With this, B is now reachable from the root and the final free operation will be able to see it, traversing A->C->B->D.

Update tail pointer

If we stopped at the previous step, it‘s easy to see how fusing many arenas could result in O(n^2) behavior, as we’d spend all of our time traversing the linked list from the root to find the tail. To avoid this, we update A‘s tail pointer to point to B’s tail - so the next fuse operation will not have to traverse C or B.

digraph {
A [label="A (refs=5)"]
A -> C [dir=back]
A -> C [weight=0.001, color="red"]
C -> A [weight=0.001, color="blue"]
A -> D [style=dashed]
B -> D [dir=back]
B -> D [weight=0.001, color="red"]
D -> B [weight=0.001, color="blue"]
B -> D [style=dashed]
A -> B [dir=back]
C -> B [weight=0.001, color="red"]
}

Update back links

To make it possible to always traverse the list in both directions for upb_Arena_SpaceAllocated, we need to make the matching back link for our doubly-linked list.
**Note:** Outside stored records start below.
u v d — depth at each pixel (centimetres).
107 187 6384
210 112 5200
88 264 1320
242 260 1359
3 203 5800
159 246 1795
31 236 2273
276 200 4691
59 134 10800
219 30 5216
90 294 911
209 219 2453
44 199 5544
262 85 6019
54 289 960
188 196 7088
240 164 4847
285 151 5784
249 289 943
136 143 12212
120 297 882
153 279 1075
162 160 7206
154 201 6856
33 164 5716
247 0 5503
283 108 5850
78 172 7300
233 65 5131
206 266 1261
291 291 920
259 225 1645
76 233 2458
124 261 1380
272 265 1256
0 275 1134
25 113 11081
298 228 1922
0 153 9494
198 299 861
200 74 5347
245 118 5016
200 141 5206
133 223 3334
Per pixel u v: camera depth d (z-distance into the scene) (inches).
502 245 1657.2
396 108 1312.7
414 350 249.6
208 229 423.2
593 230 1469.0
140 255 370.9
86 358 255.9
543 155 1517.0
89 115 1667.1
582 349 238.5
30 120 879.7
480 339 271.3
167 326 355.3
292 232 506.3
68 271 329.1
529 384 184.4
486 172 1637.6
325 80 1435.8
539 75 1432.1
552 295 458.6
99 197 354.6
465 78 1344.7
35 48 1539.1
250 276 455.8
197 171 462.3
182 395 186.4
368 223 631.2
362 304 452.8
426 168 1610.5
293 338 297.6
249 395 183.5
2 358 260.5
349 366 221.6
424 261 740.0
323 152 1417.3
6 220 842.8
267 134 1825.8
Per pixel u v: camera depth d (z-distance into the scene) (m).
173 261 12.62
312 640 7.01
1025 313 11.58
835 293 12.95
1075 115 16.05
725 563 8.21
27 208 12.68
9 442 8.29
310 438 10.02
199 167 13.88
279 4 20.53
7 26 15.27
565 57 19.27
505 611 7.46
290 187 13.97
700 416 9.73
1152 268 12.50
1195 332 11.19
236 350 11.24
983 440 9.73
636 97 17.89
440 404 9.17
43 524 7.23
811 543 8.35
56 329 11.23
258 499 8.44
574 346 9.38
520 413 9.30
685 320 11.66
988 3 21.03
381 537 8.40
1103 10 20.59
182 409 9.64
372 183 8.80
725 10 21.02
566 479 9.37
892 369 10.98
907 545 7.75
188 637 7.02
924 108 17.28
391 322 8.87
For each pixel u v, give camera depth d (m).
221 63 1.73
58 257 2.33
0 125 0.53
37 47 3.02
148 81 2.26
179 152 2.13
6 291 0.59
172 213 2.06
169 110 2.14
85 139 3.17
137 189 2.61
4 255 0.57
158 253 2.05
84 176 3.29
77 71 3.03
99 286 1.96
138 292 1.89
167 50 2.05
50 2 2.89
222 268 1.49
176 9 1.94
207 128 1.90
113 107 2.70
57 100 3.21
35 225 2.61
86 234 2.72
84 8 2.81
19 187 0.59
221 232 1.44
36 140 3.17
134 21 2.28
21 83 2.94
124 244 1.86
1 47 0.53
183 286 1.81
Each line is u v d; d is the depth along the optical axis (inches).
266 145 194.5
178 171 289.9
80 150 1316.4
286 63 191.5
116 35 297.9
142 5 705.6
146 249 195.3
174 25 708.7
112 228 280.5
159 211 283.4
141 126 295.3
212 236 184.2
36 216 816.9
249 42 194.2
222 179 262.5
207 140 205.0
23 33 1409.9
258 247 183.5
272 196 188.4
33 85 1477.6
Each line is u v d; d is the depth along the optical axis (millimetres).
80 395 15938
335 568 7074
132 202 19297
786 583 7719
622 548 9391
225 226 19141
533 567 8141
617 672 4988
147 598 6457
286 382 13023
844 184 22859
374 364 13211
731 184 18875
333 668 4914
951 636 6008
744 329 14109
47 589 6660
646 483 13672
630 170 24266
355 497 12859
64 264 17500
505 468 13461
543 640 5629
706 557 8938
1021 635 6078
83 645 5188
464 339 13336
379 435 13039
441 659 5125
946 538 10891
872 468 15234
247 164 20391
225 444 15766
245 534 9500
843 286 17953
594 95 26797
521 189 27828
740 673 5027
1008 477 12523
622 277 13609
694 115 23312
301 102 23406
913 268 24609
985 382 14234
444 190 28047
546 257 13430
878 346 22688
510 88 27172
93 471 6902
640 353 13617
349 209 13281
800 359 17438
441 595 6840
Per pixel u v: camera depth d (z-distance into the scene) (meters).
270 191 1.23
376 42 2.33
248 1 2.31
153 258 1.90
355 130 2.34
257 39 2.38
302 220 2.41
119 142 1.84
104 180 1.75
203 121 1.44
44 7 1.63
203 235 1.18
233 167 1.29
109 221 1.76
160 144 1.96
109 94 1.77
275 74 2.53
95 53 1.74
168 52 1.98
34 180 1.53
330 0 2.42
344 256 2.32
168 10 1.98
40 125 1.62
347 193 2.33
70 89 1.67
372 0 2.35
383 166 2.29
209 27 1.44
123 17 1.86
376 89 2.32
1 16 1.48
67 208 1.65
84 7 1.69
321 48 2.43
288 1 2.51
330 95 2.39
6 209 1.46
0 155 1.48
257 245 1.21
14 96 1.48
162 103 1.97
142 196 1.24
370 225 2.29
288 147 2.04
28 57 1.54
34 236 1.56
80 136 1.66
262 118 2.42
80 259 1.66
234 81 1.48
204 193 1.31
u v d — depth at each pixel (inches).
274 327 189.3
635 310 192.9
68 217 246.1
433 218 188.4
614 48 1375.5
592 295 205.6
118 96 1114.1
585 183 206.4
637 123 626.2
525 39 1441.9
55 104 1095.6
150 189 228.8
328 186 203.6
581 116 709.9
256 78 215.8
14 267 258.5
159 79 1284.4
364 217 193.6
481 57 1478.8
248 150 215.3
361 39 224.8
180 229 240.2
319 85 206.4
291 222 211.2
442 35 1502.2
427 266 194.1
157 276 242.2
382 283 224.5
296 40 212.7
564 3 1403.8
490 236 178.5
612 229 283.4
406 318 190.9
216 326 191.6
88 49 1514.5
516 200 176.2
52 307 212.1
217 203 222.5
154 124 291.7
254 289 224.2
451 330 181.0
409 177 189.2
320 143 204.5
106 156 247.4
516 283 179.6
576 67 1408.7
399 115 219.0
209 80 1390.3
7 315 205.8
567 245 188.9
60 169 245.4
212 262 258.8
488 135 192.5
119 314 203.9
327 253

Since we linked C to B, we need to link B to C via B's previous_or_tail pointer.

digraph {
A [label="A (refs=5)"]
A -> C [dir=back]
A -> C [weight=0.001, color="red"]
C -> A [weight=0.001, color="blue"]
A -> D [style=dashed]
B -> D [dir=back]
B -> D [weight=0.001, color="red"]
D -> B [weight=0.001, color="blue"]
B -> C [weight=0.001, color="blue"]
A -> B [dir=back]
C -> B [weight=0.001, color="red"]
}

Counting allocated space

Traversing the linked list while the arenas are still live can be tricky, as we can‘t necessarily reach our own node via the linked list from the root. Instead, we scan the linked list in both directions starting from the caller-specified node. This makes space counting weakly consistent - it’s possible to see that A and B are fused, but not see A's space reflected in SpaceAllocated(B) if the fuse operation that joined them is still in progress. But counting allocated space is always consistent with itself and any fully complete fuses - nodes are only appended or prepended to the list, so starting the traversal at the same point each time guarantees that future scans see a superset of previous ones.